## TASK TO COMPLETE
Exact reproduction of every entry is required.

=== EXTRACTED INFORMATION ===

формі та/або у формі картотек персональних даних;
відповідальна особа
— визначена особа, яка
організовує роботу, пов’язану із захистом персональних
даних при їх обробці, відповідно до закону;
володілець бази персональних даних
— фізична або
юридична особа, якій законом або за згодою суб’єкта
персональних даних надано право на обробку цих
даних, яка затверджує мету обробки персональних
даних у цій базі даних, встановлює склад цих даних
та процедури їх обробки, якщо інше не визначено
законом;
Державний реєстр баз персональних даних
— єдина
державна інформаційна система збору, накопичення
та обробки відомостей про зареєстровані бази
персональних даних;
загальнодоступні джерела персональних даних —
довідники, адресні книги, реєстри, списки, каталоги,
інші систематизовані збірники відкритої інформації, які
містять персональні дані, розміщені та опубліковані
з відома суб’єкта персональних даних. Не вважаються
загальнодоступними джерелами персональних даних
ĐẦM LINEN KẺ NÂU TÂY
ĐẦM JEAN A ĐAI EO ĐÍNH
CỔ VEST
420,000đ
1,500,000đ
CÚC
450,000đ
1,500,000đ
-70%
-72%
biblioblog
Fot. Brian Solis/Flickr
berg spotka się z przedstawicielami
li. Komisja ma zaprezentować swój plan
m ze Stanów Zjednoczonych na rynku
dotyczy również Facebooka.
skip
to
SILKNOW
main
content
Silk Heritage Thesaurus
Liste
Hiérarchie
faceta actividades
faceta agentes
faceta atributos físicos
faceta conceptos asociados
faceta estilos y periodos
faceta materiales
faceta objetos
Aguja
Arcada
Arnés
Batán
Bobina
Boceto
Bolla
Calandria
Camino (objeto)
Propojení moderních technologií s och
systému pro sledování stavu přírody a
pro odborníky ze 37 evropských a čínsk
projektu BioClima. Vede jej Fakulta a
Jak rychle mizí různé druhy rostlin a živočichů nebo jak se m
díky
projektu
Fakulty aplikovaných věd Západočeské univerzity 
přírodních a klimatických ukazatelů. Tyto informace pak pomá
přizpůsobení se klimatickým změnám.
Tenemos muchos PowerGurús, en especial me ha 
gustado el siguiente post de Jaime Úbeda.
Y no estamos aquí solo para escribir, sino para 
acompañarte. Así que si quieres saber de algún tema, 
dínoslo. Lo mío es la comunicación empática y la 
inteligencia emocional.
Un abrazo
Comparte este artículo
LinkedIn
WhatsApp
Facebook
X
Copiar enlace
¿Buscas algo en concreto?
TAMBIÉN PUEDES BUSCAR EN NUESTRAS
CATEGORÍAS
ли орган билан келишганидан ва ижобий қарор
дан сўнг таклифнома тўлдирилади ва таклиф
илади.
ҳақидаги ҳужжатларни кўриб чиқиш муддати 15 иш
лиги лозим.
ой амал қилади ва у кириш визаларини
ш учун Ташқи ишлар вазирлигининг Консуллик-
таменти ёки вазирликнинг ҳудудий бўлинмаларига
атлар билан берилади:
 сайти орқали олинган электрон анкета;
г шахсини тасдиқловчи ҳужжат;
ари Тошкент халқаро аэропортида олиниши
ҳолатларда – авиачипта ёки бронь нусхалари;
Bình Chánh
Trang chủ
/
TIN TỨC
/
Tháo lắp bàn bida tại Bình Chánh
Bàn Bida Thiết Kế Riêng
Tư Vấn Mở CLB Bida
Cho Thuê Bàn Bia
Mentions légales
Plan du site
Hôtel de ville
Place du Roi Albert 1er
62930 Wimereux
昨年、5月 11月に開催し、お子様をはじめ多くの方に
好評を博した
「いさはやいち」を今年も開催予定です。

===

## WRITTEN ANSWER
формі та/або у формі картотек персональних даних;
відповідальна особа
— визначена особа, яка
організовує роботу, пов’язану із захистом персональних
даних при їх обробці, відповідно до закону;
володілець бази персональних даних
— фізична або
юридична особа, якій законом або за згодою суб’єкта
персональних даних надано право на обробку цих
даних, яка затверджує мету обробки персональних
даних у цій базі даних, встановлює склад цих даних
та процедури їх обробки, якщо інше не визначено
законом;
Державний реєстр баз персональних даних
— єдина
державна інформаційна система збору, накопичення
та обробки відомостей про зареєстровані бази
персональних даних;
загальнодоступні джерела персональних даних —
довідники, адресні книги, реєстри, списки, каталоги,
інші систематизовані збірники відкритої інформації, які
містять персональні дані, розміщені та опубліковані
з відома суб’єкта персональних даних. Не вважаються
загальнодоступними джерелами персональних даних
ĐẦM LINEN KẺ NÂU TÂY
ĐẦM JEAN A ĐAI EO ĐÍNH
CỔ VEST
420,000đ
1,500,000đ
CÚC
450,000đ
1,500,000đ
-70%
-72%
biblioblog
Fot. Brian Solis/Flickr
berg spotka się z przedstawicielami
li. Komisja ma zaprezentować swój plan
m ze Stanów Zjednoczonych na rynku
dotyczy również Facebooka.
skip
to
SILKNOW
main
content
Silk Heritage Thesaurus
Liste
Hiérarchie
faceta actividades
faceta agentes
faceta atributos físicos
faceta conceptos asociados
faceta estilos y periodos
faceta materiales
faceta objetos
Aguja
Arcada
Arnés
Batán
Bobina
Boceto
Bolla
Calandria
Camino (objeto)
Propojení moderních technologií s och
systému pro sledování stavu přírody a
pro odborníky ze 37 evropských a čínsk
projektu BioClima. Vede jej Fakulta a
Jak rychle mizí různé druhy rostlin a živočichů nebo jak se m
díky
projektu
Fakulty aplikovaných věd Západočeské univerzity 
přírodních a klimatických ukazatelů. Tyto informace pak pomá
přizpůsobení se klimatickým změnám.
Tenemos muchos PowerGurús, en especial me ha 
gustado el siguiente post de Jaime Úbeda.
Y no estamos aquí solo para escribir, sino para 
acompañarte. Así que si quieres saber de algún tema, 
dínoslo. Lo mío es la comunicación empática y la 
inteligencia emocional.
Un abrazo
Comparte este artículo
LinkedIn
WhatsApp
Facebook
X
Copiar enlace
¿Buscas algo en concreto?
TAMBIÉN PUEDES BUSCAR EN NUESTRAS
CATEGORÍAS
ли орган билан келишганидан ва ижобий қарор
дан сўнг таклифнома тўлдирилади ва таклиф
илади.
ҳақидаги ҳужжатларни кўриб чиқиш муддати 15 иш
лиги лозим.
ой амал қилади ва у кириш визаларини
ш учун Ташқи ишлар вазирлигининг Консуллик-
таменти ёки вазирликнинг ҳудудий бўлинмаларига
атлар билан берилади:
 сайти орқали олинган электрон анкета;
г шахсини тасдиқловчи ҳужжат;
ари Тошкент халқаро аэропортида олиниши
ҳолатларда – авиачипта ёки бронь нусхалари;
Bình Chánh
Trang chủ
/
TIN TỨC
/
Tháo lắp bàn bida tại Bình Chánh
Bàn Bida Thiết Kế Riêng
Tư Vấn Mở CLB Bida
Cho Thuê Bàn Bia
Mentions légales
Plan du site
Hôtel de ville
Place du Roi Albert 1er
62930 Wimereux
昨年、5月 11月に開催し、お子様をはじめ多くの方に
好評を博した
「いさはやいち」を今年も開催予定です。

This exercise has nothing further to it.